*** DATA EXCERPTS ***

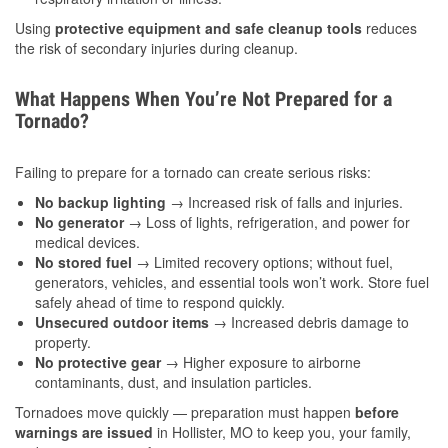
Using
protective equipment and safe cleanup tools
reduces
the risk of secondary injuries during cleanup.
What Happens When You’re Not Prepared for a
Tornado?
Failing to prepare for a tornado can create serious risks:
No backup lighting
→ Increased risk of falls and injuries.
No generator
→ Loss of lights, refrigeration, and power for
medical devices.
No stored fuel
→ Limited recovery options; without fuel,
generators, vehicles, and essential tools won’t work. Store fuel
safely ahead of time to respond quickly.
Unsecured outdoor items
→ Increased debris damage to
property.
No protective gear
→ Higher exposure to airborne
contaminants, dust, and insulation particles.
Tornadoes move quickly — preparation must happen
before
warnings are issued
in Hollister, MO to keep you, your family,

*** End of DATA EXCERPTS ***

● TRY IT:
Can you rewrite these rows with every "fuel" switched to "gasoline" and everything else unchanged? Leave out the picture.

● YOUR RESPONSE:
Using
protective equipment and safe cleanup tools
reduces
the risk of secondary injuries during cleanup.
What Happens When You’re Not Prepared for a
Tornado?
Failing to prepare for a tornado can create serious risks:
No backup lighting
→ Increased risk of falls and injuries.
No generator
→ Loss of lights, refrigeration, and power for
medical devices.
No stored gasoline
→ Limited recovery options; without gasoline,
generators, vehicles, and essential tools won’t work. Store gasoline
safely ahead of time to respond quickly.
Unsecured outdoor items
→ Increased debris damage to
property.
No protective gear
→ Higher exposure to airborne
contaminants, dust, and insulation particles.
Tornadoes move quickly — preparation must happen
before
warnings are issued
in Hollister, MO to keep you, your family,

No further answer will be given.